Understanding Capital Gains Taxes
When you sell an investment for more than you paid, the profit is called a capital gain and is subject to tax. The tax rate depends on two factors: how long you held the asset (short-term vs. long-term) and your overall income tax bracket.
This calculator helps you understand exactly what you'll keep after taxes, so you can make informed decisions about when to sell and whether holding longer for long-term rates makes sense.
How to Use This Calculator
- Enter your buy and sell prices per share
- Enter the number of shares traded
- Add any commission or trading fees
- Select your holding period (short-term or long-term)
- Choose your federal tax bracket and state
Short-Term vs. Long-Term Capital Gains
| Tax Bracket | Short-Term Rate | Long-Term Rate |
|---|---|---|
| 10-12% | 10-12% | 0% |
| 22-35% | 22-35% | 15% |
| 37% | 37% | 20% |
Tax-Saving Strategies
- Hold investments over 1 year for lower long-term rates
- Harvest losses to offset gains (tax-loss harvesting)
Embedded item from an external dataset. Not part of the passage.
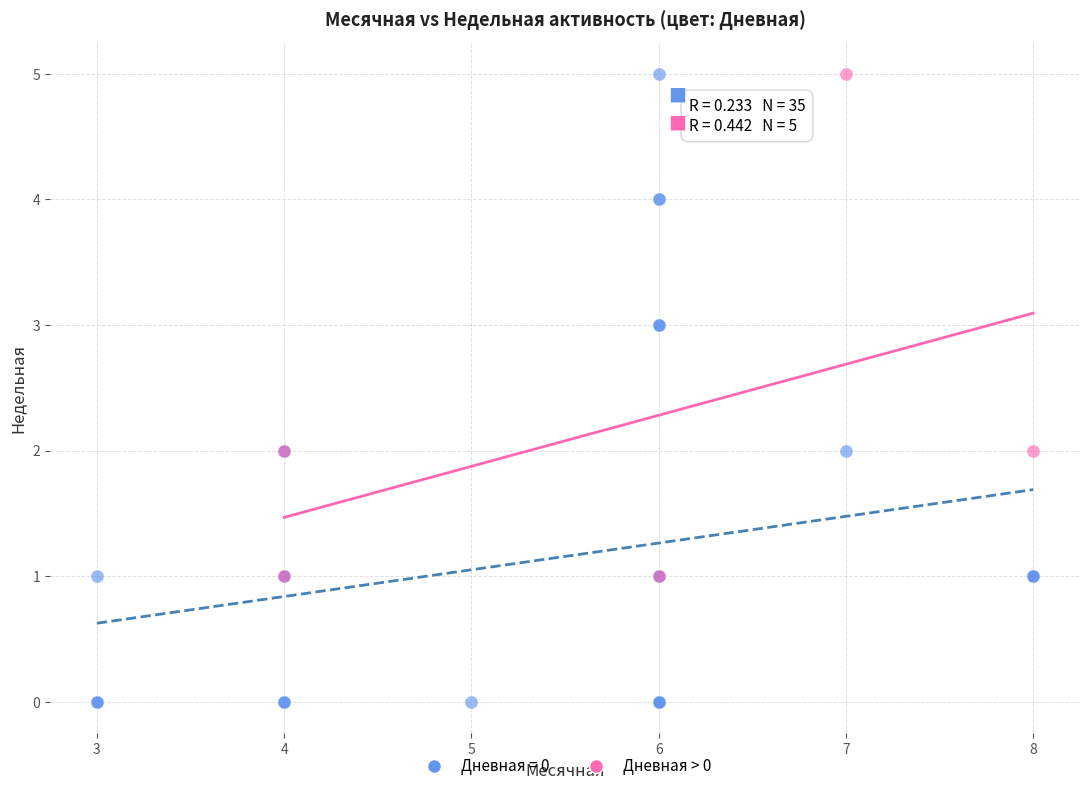

Which series has the widest spread of Y values?

Дневная = 0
- Use tax-advantaged accounts (IRA, 401k) when possible
- Consider state taxes - some states have no capital gains tax
- Time sales to manage your tax bracket
The Net Investment Income Tax (NIIT)
High earners may also owe an additional 3.8% Net Investment Income Tax on capital gains if their modified adjusted gross income exceeds $200,000 (single) or $250,000 (married filing jointly). This calculator does not include NIIT; consult a tax professional for high-income situations.